**Problem requirements**
The passage on riding as a motorcycle passenger tells a passenger what to do when the motorcycle has no handlebars for the passenger. List every action it gives for that case.

**Document extract**

--- start ---

Some motorcycles feature handlebars specifically designed for the passenger. In case the motorcycle you’ll be riding lacks such items, wrap your arms around the motorcycle driver to remain secure on the bike, read the driver’s reactions, and react accordingly.
Learning how to ride on the back of a motorcycle may take a bit of time and a few tries since this type of riding does come with strict do’s and don’ts. A big ‘don’t’ when it comes to riding as a passenger regards wiggling. When riding as a car passenger, wiggling or shifting on the back seat or even the front seat does not affect the vehicle’s balance.
Things are quite different when a two-wheel vehicle like a motorcycle is involved, though. Every move you make matters and can affect the balance. Try not to move unexpectedly or wiggle. Such movements coming from the passenger can surprise the driver, which can affect the balance.
Losing control even just slightly or for a couple of seconds when riding a motorcycle can lead to unpleasant events and cause injuries. That’s why before riding, it is best to find a comfortable position that won’t require you to change or move too much once you begin your ride.
Follow the driver’s direction when moving
Some people need just a ride or two to learn how to be a passenger on a motorcycle, while others need quite a few tries to learn the do’s and don’ts. However, there are a few things to learn before actually getting on the motorcycle and riding. One of them is to get ready for turns and stops. These moments are some of the most challenging ones, especially when riding as a passenger for the first time.

--- end ---

**Supplied material**
--- start ---

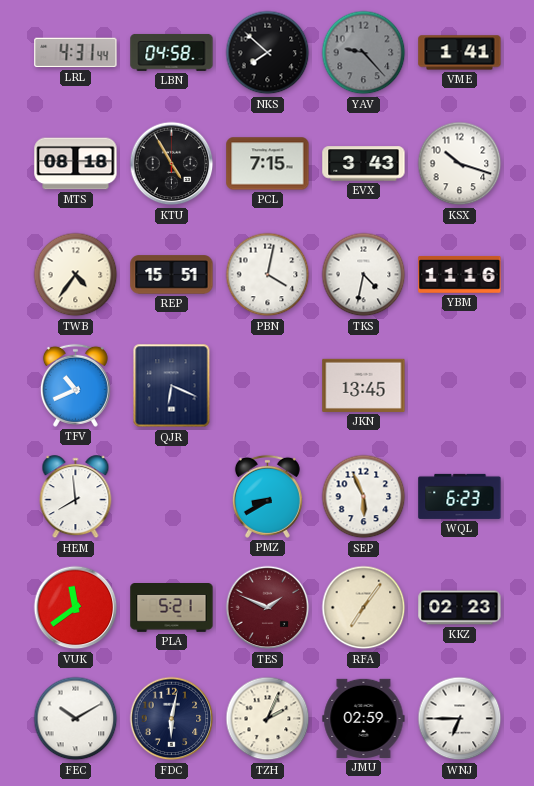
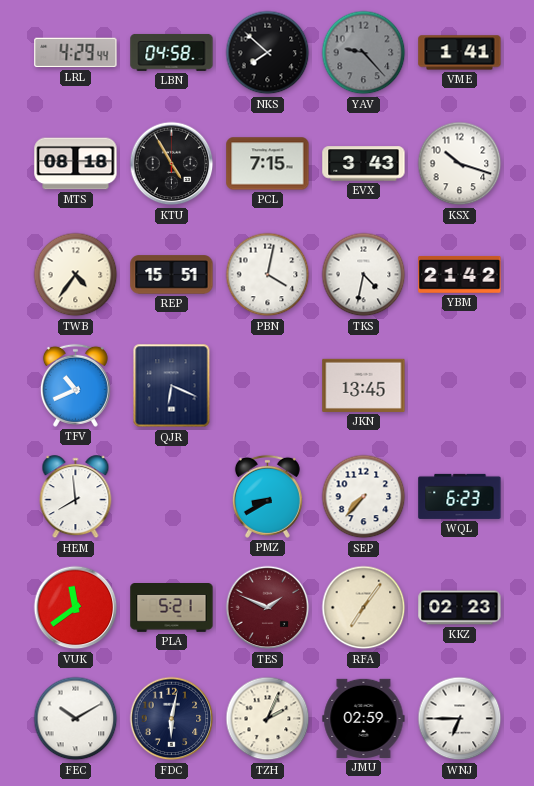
LRL: 4:31 -> 4:29
YBM: 11:16 -> 21:42
SEP: 5:56 -> 7:37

--- end ---

**Result for this exercise**
- Wrap your arms around the motorcycle driver to remain secure on the bike
- Read the driver's reactions
- React accordingly